We don't precisely know what's behind Obama's reported loss of confidence, but we can speculate:
Cornel West’s third-party presidential campaign is stirring up unpleasant flashbacks to 2016 for members of the Democratic Party, some of whom are starting to grow anxious about the effect it could have on President Biden’s reelection.
West, a philosopher, Ivy League academic and leftist, recently announced he is newly registered with the Green Party as he seeks to challenge Biden and the eventual Republican nominee for the White House.
Or this:
Sen. Joe Manchin's planned trip to a "No Labels" event in the first-in-the-nation primary state of New Hampshire has some Democrats worried he could mount a "spoiler" reminiscent of late Texas industrialist Ross Perot in 1992.
, , , The senator recently told reporters his participation at the event is not a formal indication of third-party intentions, However, he later added that he's "never ruled out anything or [ruled] in anything... this is strictly a conference we're having."
Or Robert Kennedy Jr:
Far from an exile, he is an extremely well-connected person with unparalleled access to the centers of influence in New York, Hollywood, and Washington, D.C., who either has no idea what kind of fire he’s playing with, or does and is therefore an arsonist.
. . . Lesser threats than Kennedy have played spoilers in elections before, and if he succeeds in helping burn us all to the ground, it will not be because he is an outsider, as he claims, but because of a political and media culture that has protected and encouraged and fawned over him his whole life — handing a perpetual problem child, now 69 and desperate for attention, accelerant and matches.
The problem isn't really Joe Biden, the problem is the disappearance of the New Deal coalition. Manchin represents the strain of moderate Democrat that has largely disappeared from congress and is being kicked to the curb by the new Democrats. Cornel West represents that now-dominant faction, the greens, parlor leftists, queer theorists, and race hustlers who are demanding even more influence. Kennedy represents the Ivy League gentry in the old coalition who are also now being kicked to the curb along with the old-style moderates.Joe Biden became president in the wake of Hillary Clinton's loss, which might be characterized as Dukakis Lite -- her candicacy was a bait-and-switch, since she had been in the White House already as Mrs Clinton and apparently hoped to succeed in part under the impression she would carry forward Clinton's southern moderate posture, but nobody believed it, and she lost on the basis that she was a radical feminist member of the new Democrat club, and she couldn't cover it up.

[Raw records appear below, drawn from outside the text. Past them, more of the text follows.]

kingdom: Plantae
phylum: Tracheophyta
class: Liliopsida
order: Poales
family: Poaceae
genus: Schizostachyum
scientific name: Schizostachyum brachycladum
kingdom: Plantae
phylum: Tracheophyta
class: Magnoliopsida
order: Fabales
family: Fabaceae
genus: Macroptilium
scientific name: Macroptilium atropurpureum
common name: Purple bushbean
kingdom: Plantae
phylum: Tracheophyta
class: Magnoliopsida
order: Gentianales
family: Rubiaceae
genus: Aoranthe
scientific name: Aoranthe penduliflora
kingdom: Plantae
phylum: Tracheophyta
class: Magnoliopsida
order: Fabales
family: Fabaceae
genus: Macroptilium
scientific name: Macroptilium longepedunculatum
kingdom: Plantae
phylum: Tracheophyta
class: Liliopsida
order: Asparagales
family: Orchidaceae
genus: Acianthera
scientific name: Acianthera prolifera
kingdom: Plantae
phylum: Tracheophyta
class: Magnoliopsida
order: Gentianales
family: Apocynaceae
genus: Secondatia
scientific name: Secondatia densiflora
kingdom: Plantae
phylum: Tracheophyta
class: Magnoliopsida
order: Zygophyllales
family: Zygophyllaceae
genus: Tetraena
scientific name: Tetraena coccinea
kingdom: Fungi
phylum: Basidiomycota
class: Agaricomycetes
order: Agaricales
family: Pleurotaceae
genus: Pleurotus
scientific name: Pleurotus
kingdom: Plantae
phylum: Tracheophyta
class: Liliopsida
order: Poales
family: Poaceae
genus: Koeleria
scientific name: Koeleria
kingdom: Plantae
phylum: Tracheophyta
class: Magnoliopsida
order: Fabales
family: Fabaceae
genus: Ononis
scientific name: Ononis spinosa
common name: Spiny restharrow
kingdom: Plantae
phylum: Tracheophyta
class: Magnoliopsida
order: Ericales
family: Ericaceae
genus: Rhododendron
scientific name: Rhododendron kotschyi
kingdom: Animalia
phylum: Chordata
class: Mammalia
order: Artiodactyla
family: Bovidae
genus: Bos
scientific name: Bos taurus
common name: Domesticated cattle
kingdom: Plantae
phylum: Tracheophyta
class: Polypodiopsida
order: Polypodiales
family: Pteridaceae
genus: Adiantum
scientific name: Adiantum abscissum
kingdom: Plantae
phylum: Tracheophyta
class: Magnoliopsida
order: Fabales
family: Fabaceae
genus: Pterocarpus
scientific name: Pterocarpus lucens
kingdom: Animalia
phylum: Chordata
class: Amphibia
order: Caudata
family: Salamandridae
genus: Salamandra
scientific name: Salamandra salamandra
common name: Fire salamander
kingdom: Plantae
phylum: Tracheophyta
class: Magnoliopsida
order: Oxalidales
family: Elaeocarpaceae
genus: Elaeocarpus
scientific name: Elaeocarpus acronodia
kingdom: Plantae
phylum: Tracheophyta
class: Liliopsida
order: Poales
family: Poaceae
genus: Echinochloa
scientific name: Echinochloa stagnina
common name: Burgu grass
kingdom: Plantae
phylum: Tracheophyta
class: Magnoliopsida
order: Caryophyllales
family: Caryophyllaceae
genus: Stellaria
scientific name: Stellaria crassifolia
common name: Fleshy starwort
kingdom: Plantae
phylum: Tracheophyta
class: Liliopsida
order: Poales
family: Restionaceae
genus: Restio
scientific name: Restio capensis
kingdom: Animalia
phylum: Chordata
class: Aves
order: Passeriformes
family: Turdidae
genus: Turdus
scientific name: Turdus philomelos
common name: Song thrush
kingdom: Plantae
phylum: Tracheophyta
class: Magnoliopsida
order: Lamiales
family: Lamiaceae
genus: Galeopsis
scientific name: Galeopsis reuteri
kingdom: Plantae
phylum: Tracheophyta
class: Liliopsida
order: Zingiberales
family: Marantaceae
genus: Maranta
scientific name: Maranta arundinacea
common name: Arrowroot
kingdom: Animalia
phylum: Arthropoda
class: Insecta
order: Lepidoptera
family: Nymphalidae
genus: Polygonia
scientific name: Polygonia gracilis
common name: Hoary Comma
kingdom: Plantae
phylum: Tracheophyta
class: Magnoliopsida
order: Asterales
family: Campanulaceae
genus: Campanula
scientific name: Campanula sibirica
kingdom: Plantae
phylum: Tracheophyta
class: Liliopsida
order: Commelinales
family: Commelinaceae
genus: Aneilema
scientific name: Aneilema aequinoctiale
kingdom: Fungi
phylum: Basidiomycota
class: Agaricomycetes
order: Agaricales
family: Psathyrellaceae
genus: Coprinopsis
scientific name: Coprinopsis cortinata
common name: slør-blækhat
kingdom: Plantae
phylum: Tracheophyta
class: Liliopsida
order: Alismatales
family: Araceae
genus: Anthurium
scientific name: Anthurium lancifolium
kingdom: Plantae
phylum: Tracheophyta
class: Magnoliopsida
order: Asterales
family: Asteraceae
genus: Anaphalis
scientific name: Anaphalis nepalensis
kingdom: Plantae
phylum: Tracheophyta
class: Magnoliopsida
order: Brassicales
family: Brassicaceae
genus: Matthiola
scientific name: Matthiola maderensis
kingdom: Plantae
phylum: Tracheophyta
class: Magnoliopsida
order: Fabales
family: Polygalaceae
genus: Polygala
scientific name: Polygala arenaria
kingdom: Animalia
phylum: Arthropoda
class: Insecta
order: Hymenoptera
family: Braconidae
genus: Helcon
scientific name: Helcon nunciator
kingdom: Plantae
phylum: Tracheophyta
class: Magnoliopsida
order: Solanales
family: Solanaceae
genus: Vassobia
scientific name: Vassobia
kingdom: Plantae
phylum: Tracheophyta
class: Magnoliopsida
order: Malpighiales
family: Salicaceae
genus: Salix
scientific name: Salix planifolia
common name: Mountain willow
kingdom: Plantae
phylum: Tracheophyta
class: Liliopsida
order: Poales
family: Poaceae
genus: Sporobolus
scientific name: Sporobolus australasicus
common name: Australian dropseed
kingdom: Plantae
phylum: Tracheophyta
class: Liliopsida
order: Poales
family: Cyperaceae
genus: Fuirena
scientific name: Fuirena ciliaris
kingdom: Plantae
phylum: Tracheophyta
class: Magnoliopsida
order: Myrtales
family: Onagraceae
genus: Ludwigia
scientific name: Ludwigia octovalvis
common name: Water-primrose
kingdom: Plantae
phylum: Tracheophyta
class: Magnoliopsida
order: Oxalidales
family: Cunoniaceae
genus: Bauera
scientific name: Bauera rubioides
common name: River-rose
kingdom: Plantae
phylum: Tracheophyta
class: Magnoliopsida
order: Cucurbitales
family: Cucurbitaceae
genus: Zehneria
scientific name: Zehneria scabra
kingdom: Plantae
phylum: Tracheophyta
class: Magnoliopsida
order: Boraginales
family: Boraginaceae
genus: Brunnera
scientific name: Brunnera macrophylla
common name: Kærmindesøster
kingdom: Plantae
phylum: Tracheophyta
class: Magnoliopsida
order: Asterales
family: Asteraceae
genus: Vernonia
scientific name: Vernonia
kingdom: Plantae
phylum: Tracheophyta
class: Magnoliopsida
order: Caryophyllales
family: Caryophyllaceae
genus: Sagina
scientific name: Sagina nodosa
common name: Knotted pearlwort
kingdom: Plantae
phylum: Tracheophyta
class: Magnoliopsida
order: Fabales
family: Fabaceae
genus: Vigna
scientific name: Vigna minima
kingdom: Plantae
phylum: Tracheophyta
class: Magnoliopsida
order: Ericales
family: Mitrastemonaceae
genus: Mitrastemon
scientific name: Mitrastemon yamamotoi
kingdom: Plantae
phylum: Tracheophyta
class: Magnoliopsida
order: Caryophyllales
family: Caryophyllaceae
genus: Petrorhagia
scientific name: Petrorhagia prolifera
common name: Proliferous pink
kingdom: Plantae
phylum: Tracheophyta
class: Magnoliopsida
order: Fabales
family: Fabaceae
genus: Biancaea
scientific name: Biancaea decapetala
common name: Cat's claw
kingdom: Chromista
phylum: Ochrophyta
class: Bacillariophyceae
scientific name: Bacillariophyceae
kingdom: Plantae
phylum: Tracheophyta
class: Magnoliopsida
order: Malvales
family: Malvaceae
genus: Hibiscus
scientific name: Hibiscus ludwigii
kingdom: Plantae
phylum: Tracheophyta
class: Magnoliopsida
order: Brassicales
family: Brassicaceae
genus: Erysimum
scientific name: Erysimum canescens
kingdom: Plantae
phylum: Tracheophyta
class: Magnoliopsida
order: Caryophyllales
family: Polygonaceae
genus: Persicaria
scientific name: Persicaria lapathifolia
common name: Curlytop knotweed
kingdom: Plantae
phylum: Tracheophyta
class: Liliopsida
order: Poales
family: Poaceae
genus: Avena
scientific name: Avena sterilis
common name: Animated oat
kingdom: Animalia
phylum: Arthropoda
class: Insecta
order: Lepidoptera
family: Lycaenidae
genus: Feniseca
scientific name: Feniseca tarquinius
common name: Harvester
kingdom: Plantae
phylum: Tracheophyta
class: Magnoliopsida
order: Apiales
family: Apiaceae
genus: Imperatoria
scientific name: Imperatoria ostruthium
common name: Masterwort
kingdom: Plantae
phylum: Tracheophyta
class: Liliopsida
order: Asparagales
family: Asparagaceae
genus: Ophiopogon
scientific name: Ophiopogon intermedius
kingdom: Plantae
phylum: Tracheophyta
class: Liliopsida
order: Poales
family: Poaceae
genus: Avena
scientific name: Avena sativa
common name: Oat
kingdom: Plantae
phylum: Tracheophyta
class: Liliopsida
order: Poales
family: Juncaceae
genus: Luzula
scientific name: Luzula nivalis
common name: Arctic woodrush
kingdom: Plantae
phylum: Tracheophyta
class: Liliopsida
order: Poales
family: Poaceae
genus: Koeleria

So the party fell back on Biden, who'd been preparing to run in 2016. When Hillary lost, his behind-the-scenes argument appears to have been that he could resume the role of centrist unifier. The problem is that nobody at this late date can assume that role, since many of the groups that made up the old coalition, like Catholics, many Jews and other ethnics, labor, Southern moderates, and Kennedy-style gentry, have in some measure left it, and there are no more credible white guys who can run at the top of a Democrat ticket to keep enough of those groups on board to win a presidential election. Biden was the last one.
This is Obama's dilemma. If, per the reports, he wants to replace Biden with a winner, who's the winner? Gavin Newsom? Whom does Obama think can outperform Biden as a Democrat nominee, who needs credibly to represent anything more than the current dominant Democrat faction? I actually think Biden is the only choice. Biden could well lose, but anyone else will lose bigger.